À vingt kilomètres de Ranong, il remarqua une canalisation béante, émergeant d’un coteau. Il ralentit. Le cylindre de béton ressemblait à un organe crevé, jaillissant d’un ventre ouvert. Marc nota qu’il s’était trompé d’échelle. L’objet était beaucoup plus loin qu’il n’avait cru : au fond du précipice. C’était un véritable chantier abandonné.

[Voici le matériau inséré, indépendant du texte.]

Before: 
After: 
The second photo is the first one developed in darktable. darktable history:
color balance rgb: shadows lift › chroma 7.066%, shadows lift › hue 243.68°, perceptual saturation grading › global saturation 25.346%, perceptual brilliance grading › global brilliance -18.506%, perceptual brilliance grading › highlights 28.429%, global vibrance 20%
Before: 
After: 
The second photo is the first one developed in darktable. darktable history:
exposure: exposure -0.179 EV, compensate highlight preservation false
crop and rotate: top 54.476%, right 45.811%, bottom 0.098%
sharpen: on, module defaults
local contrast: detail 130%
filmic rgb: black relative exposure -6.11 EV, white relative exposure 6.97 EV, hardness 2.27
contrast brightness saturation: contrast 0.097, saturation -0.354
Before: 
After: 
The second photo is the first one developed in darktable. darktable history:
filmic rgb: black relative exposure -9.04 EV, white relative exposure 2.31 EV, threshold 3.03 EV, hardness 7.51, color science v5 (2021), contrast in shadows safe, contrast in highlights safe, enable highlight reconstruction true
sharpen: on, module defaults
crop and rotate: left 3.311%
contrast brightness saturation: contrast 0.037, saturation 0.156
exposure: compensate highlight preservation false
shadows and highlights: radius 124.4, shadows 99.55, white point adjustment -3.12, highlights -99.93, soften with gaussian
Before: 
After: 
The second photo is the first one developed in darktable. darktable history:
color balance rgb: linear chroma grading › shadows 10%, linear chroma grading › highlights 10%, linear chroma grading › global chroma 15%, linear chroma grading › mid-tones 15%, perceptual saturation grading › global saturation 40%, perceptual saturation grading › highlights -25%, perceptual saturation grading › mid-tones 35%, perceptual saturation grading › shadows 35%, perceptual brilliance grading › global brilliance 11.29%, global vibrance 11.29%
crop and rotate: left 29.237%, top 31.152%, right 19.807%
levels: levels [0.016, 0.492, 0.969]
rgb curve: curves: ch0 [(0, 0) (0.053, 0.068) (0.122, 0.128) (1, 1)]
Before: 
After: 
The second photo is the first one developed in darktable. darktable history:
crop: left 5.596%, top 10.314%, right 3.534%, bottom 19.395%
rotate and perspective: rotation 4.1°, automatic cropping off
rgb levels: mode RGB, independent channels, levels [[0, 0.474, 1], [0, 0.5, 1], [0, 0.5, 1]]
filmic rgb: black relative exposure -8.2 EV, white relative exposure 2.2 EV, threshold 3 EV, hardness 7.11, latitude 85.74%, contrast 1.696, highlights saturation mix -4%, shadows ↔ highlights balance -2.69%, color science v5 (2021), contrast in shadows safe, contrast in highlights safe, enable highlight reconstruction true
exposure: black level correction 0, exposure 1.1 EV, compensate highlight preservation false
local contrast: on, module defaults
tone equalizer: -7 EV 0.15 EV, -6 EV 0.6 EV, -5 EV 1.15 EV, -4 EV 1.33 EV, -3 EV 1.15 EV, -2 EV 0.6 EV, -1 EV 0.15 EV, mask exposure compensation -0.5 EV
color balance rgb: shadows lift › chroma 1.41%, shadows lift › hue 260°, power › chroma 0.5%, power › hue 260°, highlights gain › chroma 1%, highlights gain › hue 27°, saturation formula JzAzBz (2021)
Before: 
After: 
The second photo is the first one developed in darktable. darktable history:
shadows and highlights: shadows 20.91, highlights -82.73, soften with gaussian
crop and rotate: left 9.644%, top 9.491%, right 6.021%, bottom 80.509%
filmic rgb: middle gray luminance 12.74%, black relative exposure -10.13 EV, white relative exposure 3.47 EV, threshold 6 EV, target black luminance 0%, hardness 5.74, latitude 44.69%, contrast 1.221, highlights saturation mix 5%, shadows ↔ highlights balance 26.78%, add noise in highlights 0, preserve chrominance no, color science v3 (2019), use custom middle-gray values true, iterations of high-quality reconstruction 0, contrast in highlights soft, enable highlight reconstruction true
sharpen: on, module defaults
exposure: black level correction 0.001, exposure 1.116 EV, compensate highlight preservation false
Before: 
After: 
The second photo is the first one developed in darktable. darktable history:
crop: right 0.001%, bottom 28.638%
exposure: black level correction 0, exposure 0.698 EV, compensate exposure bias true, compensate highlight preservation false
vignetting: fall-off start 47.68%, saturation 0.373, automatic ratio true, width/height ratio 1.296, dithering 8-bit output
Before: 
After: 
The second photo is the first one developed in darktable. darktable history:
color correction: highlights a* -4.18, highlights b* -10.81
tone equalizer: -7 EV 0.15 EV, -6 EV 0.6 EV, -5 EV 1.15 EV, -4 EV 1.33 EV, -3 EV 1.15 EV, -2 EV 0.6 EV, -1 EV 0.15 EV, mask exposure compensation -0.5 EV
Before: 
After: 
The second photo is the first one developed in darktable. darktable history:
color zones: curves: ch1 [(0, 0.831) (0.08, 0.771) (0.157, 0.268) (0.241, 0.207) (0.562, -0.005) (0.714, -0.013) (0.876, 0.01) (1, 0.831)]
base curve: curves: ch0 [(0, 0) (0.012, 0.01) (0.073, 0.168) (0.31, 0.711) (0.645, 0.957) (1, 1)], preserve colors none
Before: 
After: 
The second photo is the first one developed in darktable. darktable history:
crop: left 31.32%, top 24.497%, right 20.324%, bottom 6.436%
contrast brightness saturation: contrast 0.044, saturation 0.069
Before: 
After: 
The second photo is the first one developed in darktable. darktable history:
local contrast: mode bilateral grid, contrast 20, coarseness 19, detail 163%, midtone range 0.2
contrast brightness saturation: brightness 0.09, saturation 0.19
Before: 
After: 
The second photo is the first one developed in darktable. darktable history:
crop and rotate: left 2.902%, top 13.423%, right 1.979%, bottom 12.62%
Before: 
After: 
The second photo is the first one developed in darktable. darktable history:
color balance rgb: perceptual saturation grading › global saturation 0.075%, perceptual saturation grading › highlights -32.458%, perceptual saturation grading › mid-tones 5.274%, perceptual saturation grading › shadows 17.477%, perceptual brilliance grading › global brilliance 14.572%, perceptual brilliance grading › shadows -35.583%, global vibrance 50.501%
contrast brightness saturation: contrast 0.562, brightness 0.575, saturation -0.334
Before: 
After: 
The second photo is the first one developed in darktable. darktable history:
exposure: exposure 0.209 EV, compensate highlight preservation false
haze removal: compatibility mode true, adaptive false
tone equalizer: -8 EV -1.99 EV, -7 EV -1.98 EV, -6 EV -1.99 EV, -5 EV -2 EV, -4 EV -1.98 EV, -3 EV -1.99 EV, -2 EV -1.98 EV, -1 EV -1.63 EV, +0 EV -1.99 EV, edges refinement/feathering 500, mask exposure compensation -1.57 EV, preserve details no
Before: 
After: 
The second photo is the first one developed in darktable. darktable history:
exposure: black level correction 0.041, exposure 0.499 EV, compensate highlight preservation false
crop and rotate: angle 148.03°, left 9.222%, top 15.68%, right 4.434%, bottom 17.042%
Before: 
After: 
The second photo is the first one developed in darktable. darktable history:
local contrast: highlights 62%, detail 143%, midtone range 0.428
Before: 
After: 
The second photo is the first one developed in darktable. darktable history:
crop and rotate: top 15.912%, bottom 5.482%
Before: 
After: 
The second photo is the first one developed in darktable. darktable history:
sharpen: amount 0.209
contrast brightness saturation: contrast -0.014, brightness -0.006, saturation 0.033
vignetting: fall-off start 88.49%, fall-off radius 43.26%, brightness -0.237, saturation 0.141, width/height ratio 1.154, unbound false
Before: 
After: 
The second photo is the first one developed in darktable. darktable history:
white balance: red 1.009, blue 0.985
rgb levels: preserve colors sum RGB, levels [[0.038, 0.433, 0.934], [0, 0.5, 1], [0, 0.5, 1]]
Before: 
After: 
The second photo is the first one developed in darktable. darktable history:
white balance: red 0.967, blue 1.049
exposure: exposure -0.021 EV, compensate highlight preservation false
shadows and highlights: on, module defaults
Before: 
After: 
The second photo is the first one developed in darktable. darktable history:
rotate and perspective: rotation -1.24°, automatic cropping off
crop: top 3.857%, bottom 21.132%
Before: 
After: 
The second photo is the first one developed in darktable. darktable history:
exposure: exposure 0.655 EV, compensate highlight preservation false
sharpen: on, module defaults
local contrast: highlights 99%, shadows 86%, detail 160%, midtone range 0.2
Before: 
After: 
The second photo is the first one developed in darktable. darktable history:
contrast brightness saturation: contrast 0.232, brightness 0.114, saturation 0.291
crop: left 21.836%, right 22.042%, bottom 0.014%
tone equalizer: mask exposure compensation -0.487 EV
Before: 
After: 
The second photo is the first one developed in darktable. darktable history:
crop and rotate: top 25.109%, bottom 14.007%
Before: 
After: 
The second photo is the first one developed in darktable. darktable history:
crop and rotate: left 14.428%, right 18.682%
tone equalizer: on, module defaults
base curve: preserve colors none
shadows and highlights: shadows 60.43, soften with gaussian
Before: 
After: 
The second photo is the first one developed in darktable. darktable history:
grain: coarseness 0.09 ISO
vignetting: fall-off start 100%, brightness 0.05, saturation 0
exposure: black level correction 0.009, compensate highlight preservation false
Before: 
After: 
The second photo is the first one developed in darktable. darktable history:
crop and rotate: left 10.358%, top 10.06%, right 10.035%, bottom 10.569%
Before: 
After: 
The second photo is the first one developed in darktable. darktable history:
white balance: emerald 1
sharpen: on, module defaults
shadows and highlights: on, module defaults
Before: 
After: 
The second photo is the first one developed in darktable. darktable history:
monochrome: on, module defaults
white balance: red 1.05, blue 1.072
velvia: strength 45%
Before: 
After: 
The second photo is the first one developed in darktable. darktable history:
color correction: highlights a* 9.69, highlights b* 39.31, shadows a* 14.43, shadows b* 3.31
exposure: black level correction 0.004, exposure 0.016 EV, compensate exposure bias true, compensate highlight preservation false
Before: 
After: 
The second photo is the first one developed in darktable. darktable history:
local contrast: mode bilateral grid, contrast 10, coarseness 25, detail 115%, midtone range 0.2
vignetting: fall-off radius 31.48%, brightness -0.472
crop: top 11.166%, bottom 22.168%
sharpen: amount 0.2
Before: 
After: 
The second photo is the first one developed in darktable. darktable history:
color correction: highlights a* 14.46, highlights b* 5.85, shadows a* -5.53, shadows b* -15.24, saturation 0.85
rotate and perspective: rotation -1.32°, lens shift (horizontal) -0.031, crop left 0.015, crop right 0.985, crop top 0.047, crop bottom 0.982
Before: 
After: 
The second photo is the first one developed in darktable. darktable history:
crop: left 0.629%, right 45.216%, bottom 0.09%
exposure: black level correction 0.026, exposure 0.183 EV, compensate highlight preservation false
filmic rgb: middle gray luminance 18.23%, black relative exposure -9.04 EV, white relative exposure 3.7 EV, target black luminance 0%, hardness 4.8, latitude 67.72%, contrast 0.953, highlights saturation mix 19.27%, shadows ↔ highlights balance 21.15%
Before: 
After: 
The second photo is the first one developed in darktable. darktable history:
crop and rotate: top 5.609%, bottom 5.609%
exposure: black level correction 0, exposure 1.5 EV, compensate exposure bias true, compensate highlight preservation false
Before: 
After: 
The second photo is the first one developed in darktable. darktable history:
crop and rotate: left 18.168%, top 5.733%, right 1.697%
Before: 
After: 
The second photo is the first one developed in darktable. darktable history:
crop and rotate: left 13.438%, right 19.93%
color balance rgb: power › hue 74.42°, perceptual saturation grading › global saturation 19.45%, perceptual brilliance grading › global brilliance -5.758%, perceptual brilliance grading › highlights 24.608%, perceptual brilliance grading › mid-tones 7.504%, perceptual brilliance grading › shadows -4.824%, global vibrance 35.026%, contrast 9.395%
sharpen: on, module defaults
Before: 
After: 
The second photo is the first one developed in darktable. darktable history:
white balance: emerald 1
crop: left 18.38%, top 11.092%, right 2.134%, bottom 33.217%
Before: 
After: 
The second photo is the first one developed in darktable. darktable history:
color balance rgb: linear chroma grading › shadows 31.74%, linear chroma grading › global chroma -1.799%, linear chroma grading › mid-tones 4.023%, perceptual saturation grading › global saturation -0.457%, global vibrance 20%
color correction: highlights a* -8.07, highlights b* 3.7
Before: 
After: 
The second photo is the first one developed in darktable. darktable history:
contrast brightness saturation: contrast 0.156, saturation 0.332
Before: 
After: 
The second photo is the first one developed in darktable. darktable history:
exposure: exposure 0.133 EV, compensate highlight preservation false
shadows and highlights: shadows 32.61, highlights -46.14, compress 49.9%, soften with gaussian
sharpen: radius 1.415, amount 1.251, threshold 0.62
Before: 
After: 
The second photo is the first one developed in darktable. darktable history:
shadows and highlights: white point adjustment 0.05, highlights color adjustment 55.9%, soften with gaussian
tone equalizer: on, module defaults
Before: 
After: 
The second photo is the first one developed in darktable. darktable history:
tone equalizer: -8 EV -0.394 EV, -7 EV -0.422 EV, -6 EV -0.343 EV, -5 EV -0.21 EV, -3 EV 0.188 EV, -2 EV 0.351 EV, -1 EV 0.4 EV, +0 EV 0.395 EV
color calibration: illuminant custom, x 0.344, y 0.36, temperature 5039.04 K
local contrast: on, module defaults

La première sphère, énorme, surplombait des coudes, des tronçons de métal enlisés dans la boue. Soudain, dans l’ombre des parois, des hommes apparurent, plus petits que des fourmis. Ils portaient tous des lampes frontales, encore allumées. Des mineurs. Marc comprit qu’il était arrivé. L’œil dans la terre : une mine. Il se gara au bord de la route et ouvrit le troisième document.

Après le cercle, tu prendras la première route à gauche. Au bout de cinq kilomètres environ, tu trouveras un embarcadère. Ne cherche pas de panneau : ce n’est même pas un port. Juste un ponton d’où partent les pêcheurs d’ambre, qui se risquent au-delà de la frontière birmane.